I knew all about being a prisoner and the thought of an innocent ten-year-old boy being trapped in hi
s own body really struck a chord with me. I had quite rightly been imprisoned on two occasions for wounding people. I also had convictions for robbery, violent disorder, breach of the peace, affray and assaulting police. Yet here was a ten-year-old boy, with his whole life before him, imprisoned in his own body and he had done nothing. I really felt for him.
His mother, Elaine Fallon, used to live in the same street as me in Codsall, where I was brought up. Even though she had only lived 20 doors away, I had never really spoken to her. I did know Elaine’s elder brother, Paul, but only to say hello to. They were a close-knit family, good hard-working people who kept themselves to themselves. James would receive all the love and moral support he needed from them – of that I was certain. All the Fallon family required was financial support to pay for the specialist equipment that James needed. I decided I would ‘do my bit’ and try to raise a bit of money locally.

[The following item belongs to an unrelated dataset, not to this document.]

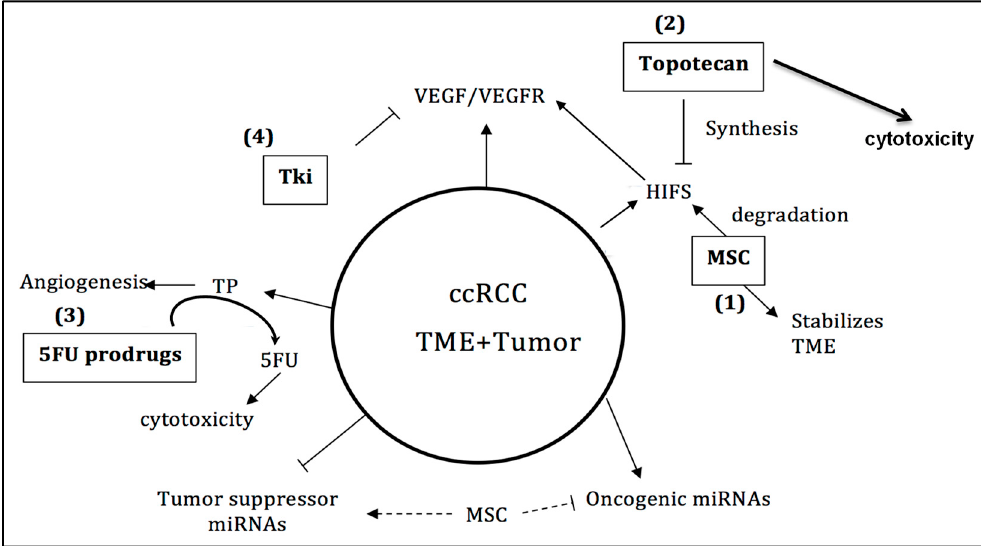
Chart 2. Schematic representation of targetable markers expressed in ccRCC. Methylselenocysteine (MSC) targets hypoxia-inducible factors (HIFs) and micro RNAs (miRNAs). Topotecan targets HIF synthesis, while tyrosine kinase inhibitors (TKIs) target vascular endothelial growth factor (VEGF)/VEGF receptor (VEGFR) and 5-fluorouracil (5-FU) prodrugs are the substrate for activation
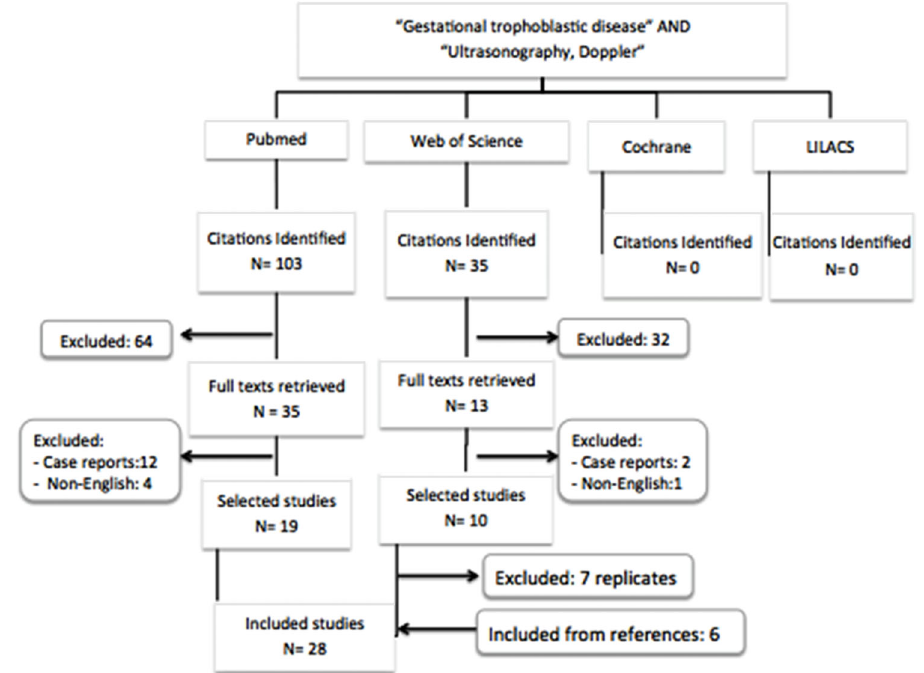
Figure 1 - Flow chart describing the mechanism of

At this time I was living in Basildon, Essex, with my partner Debra and our son Vinney. I didn’t fancy making endless trips up and down the motorway, so I settled for a one-off event. I decided that the quickest and most efficient way of raising money would be if I could get lots of items off famous or infamous people and hold an auction. I wrote about 150 letters to well-known people and bands such as The Rolling Stones, The Who, Paul McCartney, Madonna and Dire Straits. I also wrote to numerous football clubs including Arsenal, Manchester United and Wolverhampton Wanderers. In fact I wrote to everybody I could think of who had ever been ‘a somebody’. Amongst those ‘somebodies’, I included the infamous Kray twins.
I asked the various people I wrote to if they would donate something of theirs that had been signed and which people would be prepared to pay money for. It didn’t matter if it was a book, an album, a T-shirt, a football, photo or item of clothing. The vast majority of people did send something: Dire Straits sent a gold disc, The Rolling Stones sent signed albums, as did The Who. Madonna donated a signed T-shirt and most football clubs sent signed footballs and photographs. Even Great Train Robbers Ronnie Biggs and Buster Edwards sent signed white £5 banknotes – the same type as they had stolen in their infamous heist.